Stillleben sind im Œuvre Roedersteins im ausgehenden 19. Jahrhundert noch sehr selten zu finden. Erst mit der eingehenderen Auseinandersetzung mit dem französischen Impressionismus um die Jahrhundertwende ist ab 1903 ein starker Anstieg in dieser Gattung zu beobachten, welche im Gesamtœuvre der Künstlerin quantitativ den zweiten Platz nach den Porträts einnimmt.5 Auch der ausgeprägte Einfluss Henri Fantin-Latours6 ist deutlich, wie der Vergleich mit dem Stillleben mit Birnen und Kasserolle7 von 1903 zeigt. Im vorliegenden Werk geht Roederstein allerdings noch einen Schritt weiter. Sie experimentiert mit den Veränderungen der Farben durch die Absorption des Lichtes und dem damit einhergehenden Wechsel der Perspektive hinsichtlich der Auswirkungen auf die Wahrnehmung der Volumina der einzelnen Gegenstände. Diese stark von Paul Cézanne8 beeinflusste Malweise nimmt eine Sonderstellung ein und findet sich erst um 1917 im Stillleben mit Krug, Birnen und Äpfeln9 wieder, jener Zeit, in der die Künstlerin einen stark konturierenden und flächigeren Stil entwickelt.
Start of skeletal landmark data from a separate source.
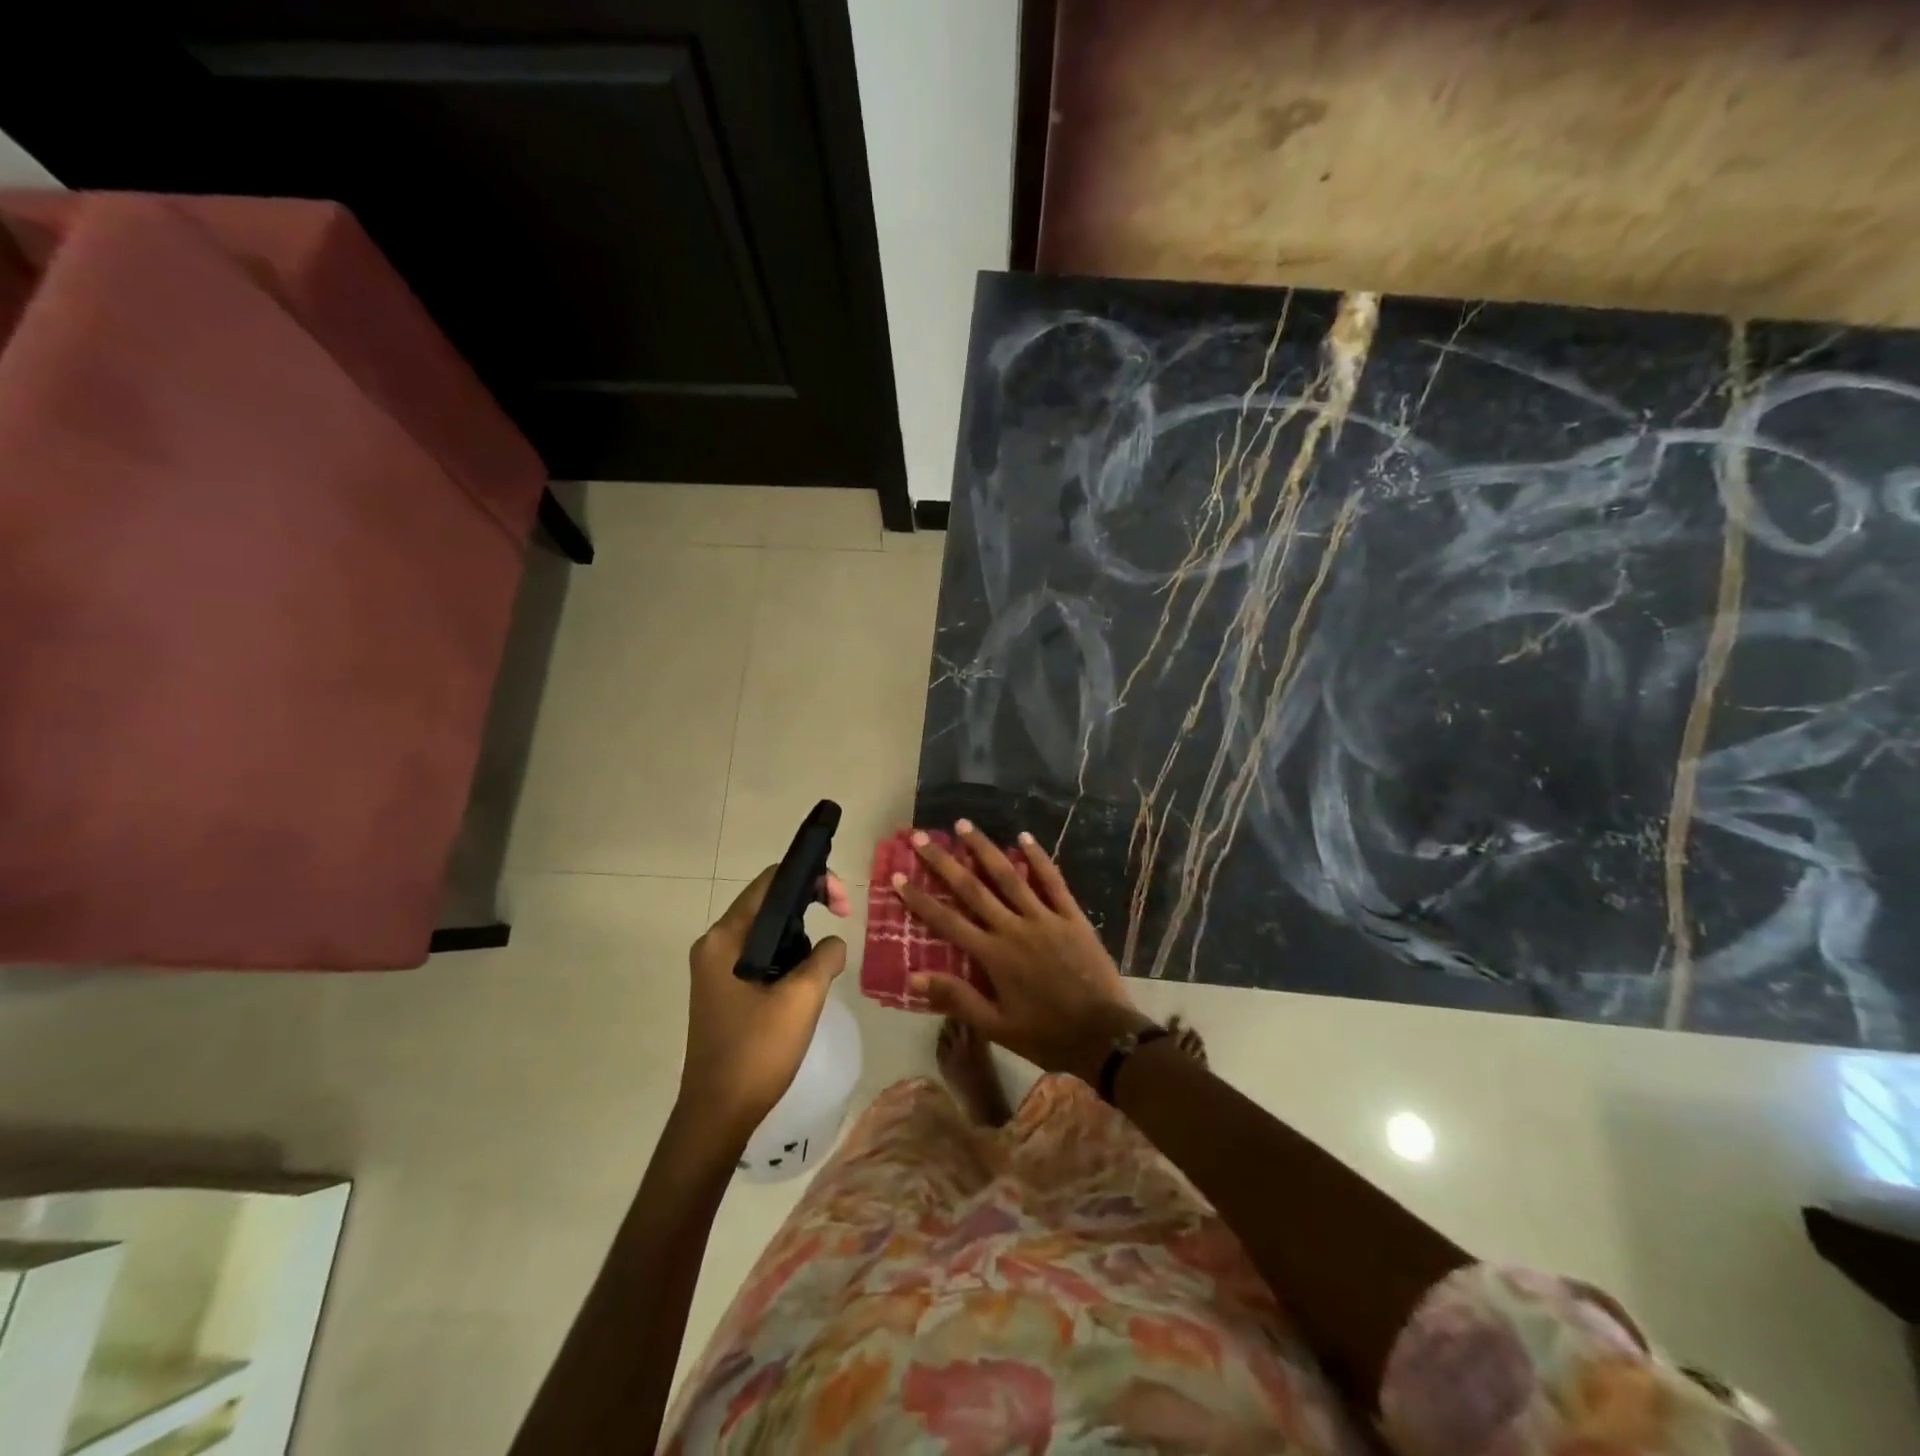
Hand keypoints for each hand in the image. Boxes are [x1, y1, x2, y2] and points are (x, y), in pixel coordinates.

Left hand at [679, 866, 850, 1141]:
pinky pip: (760, 954)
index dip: (810, 879)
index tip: (842, 903)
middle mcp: (715, 944)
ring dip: (799, 933)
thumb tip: (833, 943)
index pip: (770, 882)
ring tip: (826, 954)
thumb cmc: (756, 1052)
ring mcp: (716, 968)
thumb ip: (825, 956)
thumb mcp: (802, 999)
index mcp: (725, 938)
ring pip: (766, 930)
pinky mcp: (723, 989)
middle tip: (843, 919)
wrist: (717, 1115)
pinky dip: (786, 955)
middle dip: (808, 904)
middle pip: (767, 902)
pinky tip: (806, 976)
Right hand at [891, 821, 1153, 1079]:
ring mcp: (1045, 918)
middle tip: (921, 837)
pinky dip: (1038, 858)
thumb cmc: (1046, 1035)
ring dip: (985, 849)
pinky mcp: (1072, 917)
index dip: (920, 900)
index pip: (947, 921)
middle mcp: (1014, 928)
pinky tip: (1023, 837)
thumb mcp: (996, 1027)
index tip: (898, 877)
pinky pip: (1052, 881)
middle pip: (973, 889)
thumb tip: (914, 977)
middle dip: (944, 862)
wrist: (1104, 1036)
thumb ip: (957, 998)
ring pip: (1009, 876)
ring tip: (964, 825)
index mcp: (993, 955)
  1. Elisabeth Hermine Winterhalter (1856–1952) war eine der ersten deutschen Gynäkologinnen, die erste deutsche Chirurgin, Frauenrechtlerin und Gründerin der ersten Frankfurter Mädchenschule (heute Schillerschule).
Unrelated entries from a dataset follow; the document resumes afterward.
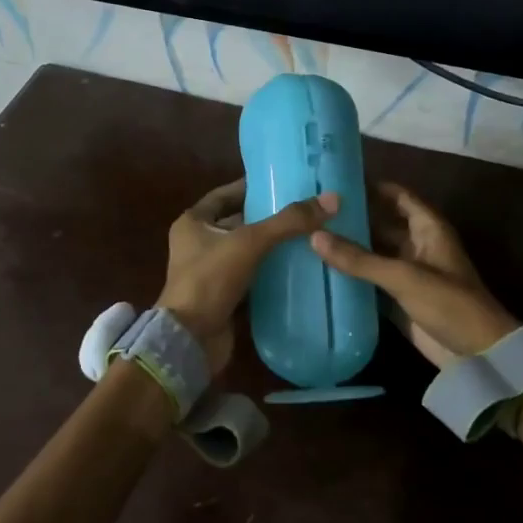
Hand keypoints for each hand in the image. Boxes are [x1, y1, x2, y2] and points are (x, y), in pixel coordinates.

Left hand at [158, 179, 339, 371]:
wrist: (190, 340)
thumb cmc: (210, 280)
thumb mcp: (249, 243)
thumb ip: (289, 222)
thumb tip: (332, 199)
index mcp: (193, 223)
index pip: (224, 195)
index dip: (250, 187)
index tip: (282, 182)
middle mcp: (197, 244)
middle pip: (237, 223)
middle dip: (267, 218)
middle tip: (303, 210)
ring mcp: (209, 273)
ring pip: (246, 252)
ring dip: (271, 247)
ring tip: (308, 237)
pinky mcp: (222, 297)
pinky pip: (250, 278)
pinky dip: (270, 274)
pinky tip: (297, 270)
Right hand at [310, 182, 517, 367]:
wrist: (476, 353)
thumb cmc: (448, 303)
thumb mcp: (403, 276)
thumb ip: (360, 258)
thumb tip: (314, 235)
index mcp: (428, 229)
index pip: (398, 196)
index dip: (372, 186)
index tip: (337, 180)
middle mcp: (417, 245)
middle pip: (382, 223)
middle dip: (353, 218)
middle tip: (312, 210)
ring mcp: (408, 273)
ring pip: (375, 252)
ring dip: (350, 247)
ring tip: (309, 235)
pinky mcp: (399, 298)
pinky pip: (372, 280)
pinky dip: (352, 275)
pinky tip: (322, 270)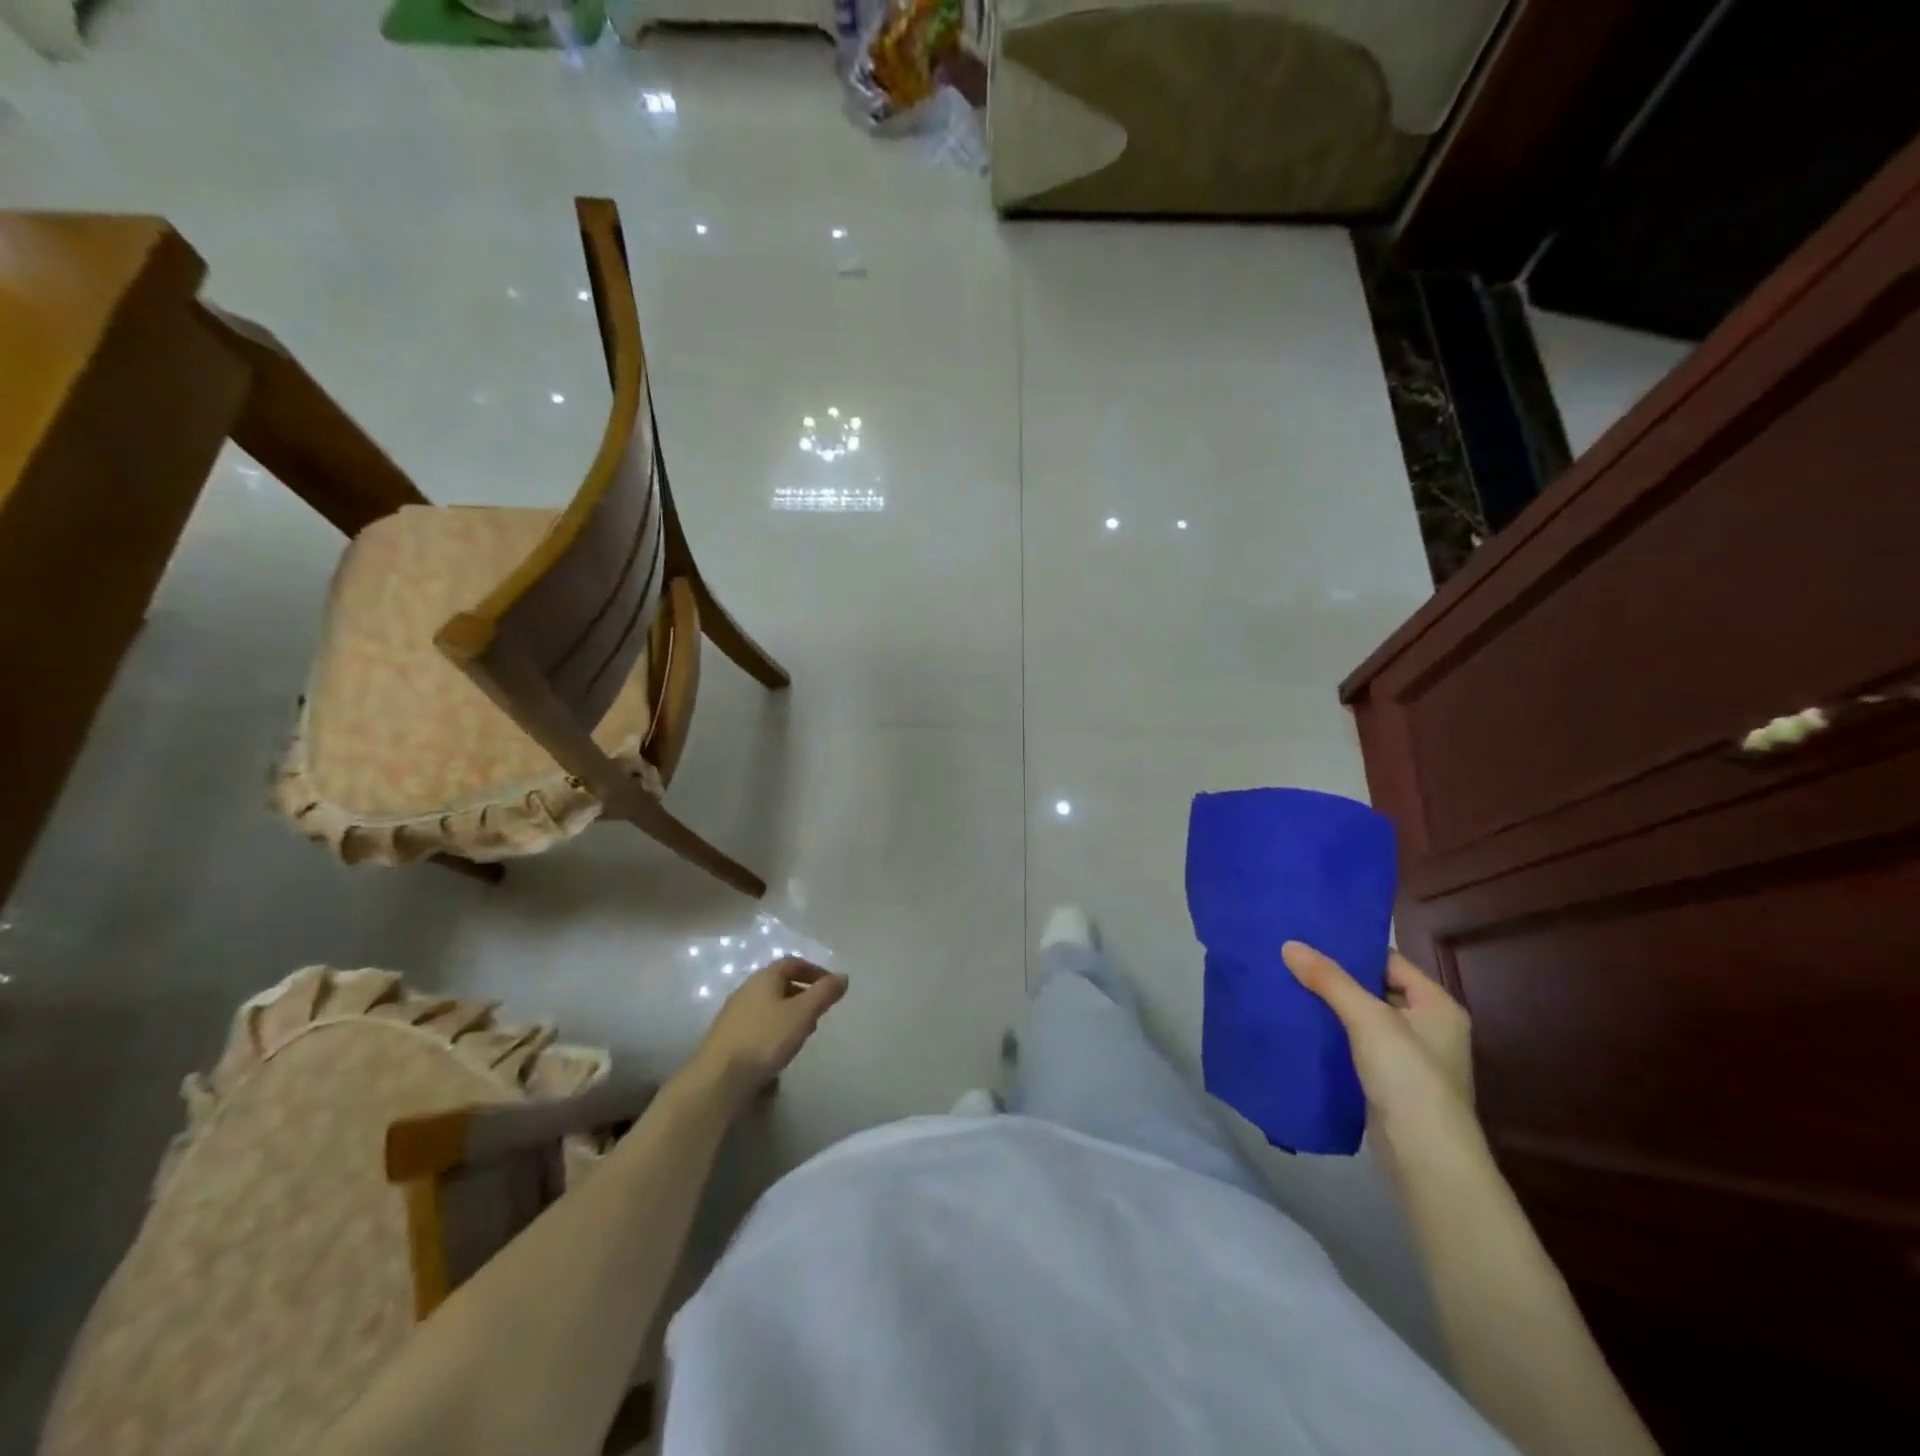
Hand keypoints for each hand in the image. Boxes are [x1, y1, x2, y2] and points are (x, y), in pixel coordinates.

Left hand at [688, 958, 848, 1111]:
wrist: (718, 1080)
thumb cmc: (765, 1039)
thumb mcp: (802, 1014)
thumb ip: (824, 993)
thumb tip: (842, 976)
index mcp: (764, 978)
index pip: (792, 963)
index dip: (814, 971)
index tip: (832, 987)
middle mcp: (746, 990)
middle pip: (779, 984)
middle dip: (802, 994)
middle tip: (820, 1012)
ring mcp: (733, 1015)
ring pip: (768, 1006)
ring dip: (788, 1014)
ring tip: (803, 1034)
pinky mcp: (727, 1039)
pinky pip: (757, 1026)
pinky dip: (774, 1031)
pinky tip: (779, 1052)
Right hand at [1282, 942, 1480, 1173]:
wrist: (1426, 1159)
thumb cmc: (1408, 1077)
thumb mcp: (1368, 1018)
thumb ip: (1329, 980)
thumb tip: (1289, 944)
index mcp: (1437, 1005)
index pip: (1389, 961)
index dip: (1352, 948)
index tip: (1310, 936)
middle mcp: (1429, 1027)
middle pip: (1375, 988)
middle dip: (1335, 977)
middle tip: (1292, 958)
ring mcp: (1409, 1057)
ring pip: (1362, 1019)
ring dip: (1331, 1006)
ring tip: (1288, 985)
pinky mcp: (1389, 1082)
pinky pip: (1356, 1045)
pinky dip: (1333, 1034)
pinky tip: (1301, 1025)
  2. Kat. Ausst. Malweiber. Von Ottilie Roederstein bis Gabriele Münter, Museum Kronberg Malerkolonie 2012, Kronberg 2012, S. 41.
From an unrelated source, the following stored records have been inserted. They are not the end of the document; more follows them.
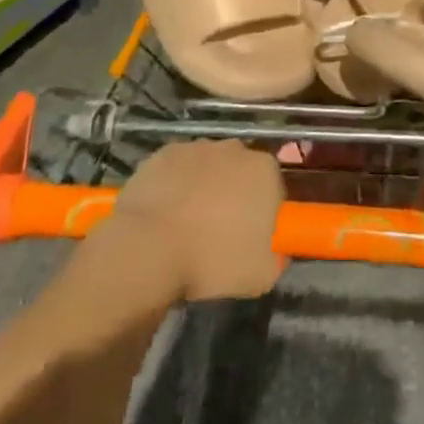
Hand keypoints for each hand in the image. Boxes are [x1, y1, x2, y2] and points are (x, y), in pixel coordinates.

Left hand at [104, 141, 286, 302]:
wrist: (147, 250)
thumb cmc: (211, 261)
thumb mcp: (261, 276)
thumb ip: (276, 257)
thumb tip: (274, 250)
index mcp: (264, 171)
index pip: (273, 188)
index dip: (262, 213)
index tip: (249, 237)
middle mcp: (234, 149)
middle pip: (240, 171)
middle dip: (234, 194)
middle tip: (219, 230)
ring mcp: (196, 147)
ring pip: (207, 167)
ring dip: (203, 187)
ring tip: (186, 225)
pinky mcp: (163, 153)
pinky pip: (176, 169)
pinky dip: (174, 185)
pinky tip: (163, 214)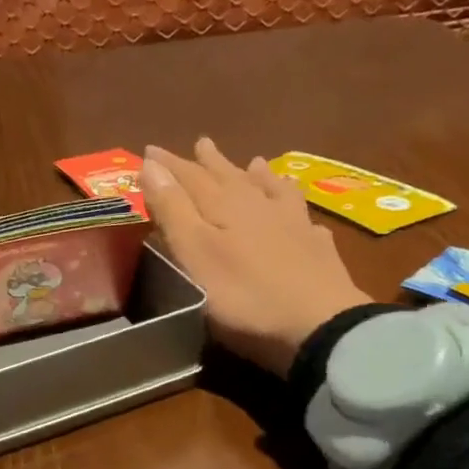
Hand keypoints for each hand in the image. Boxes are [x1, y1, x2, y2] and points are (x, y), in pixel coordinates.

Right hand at [142, 137, 372, 375]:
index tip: (150, 148)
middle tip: (202, 143)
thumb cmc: (242, 295)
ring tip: (254, 163)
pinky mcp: (317, 250)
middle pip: (231, 178)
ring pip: (272, 191)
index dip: (169, 165)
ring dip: (259, 176)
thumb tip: (151, 163)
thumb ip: (173, 210)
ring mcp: (294, 225)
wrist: (318, 325)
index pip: (190, 177)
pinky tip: (301, 213)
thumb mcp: (195, 253)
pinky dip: (295, 208)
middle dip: (212, 162)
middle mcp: (260, 206)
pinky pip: (303, 218)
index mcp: (225, 206)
  3. Vgl. Kat. Ausst. frei. schaffend. Die Malerin Ottilie W. Roederstein, Städel Museum Frankfurt am Main 2021, Berlin 2021, S. 92, Nr. 34 (Abb).

  4. Jakob Nussbaum (1873–1936).

  5. Rök, Barbara: Ottilie W. Roederstein (1859–1937). Eine Künstlerin zwischen Tradition und Moderne, Monographie und Werkverzeichnis, Marburg 1999, S. 184.

  6. Henri Fantin-Latour (1836–1904).

  7. Vgl. Kat. Ausst. frei. schaffend. Die Malerin Ottilie W. Roederstein, Städel Museum Frankfurt am Main 2021, Berlin 2021, S. 104, Nr. 48.

  8. Paul Cézanne (1839–1906).

  9. Vgl. Rök, Barbara: Ottilie W. Roederstein (1859–1937). Eine Künstlerin zwischen Tradition und Moderne, Monographie und Werkverzeichnis, Marburg 1999, S. 187, Nr. 166 (Abb.).